▶ Task to complete: Print everything from the line containing "Pictured: a thermometer, photographed" down to the end of the items, both ends included.

===== Data for processing =====

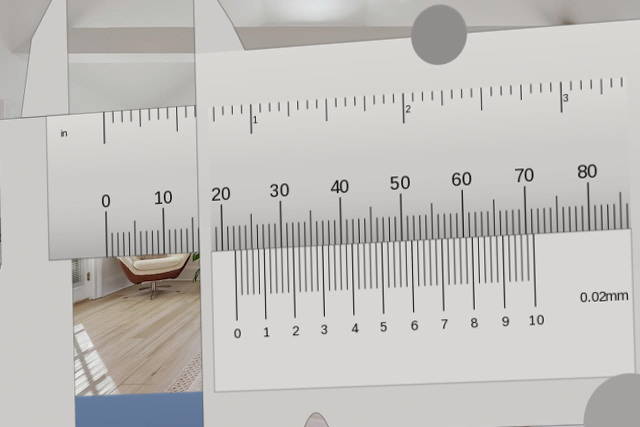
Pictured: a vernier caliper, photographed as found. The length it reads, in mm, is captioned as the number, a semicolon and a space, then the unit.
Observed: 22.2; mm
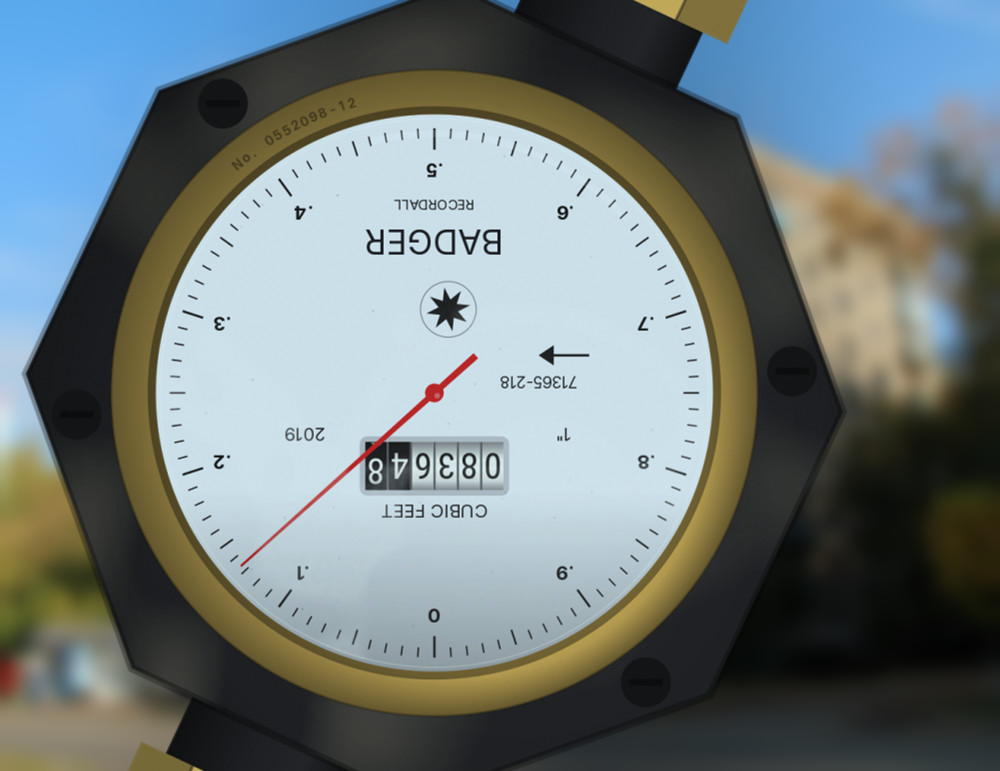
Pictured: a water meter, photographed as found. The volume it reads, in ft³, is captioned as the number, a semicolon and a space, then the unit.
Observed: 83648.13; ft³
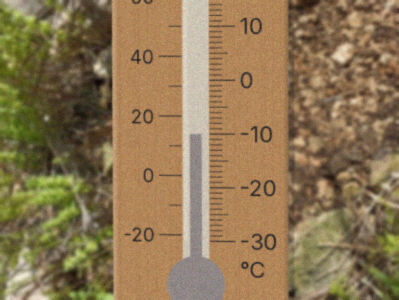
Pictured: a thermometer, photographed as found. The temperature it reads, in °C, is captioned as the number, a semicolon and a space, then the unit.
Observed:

=====

▶ Task result:
Pictured: a thermometer, photographed as found. The temperature it reads, in °C, is captioned as the number, a semicolon and a space, then the unit.
Observed:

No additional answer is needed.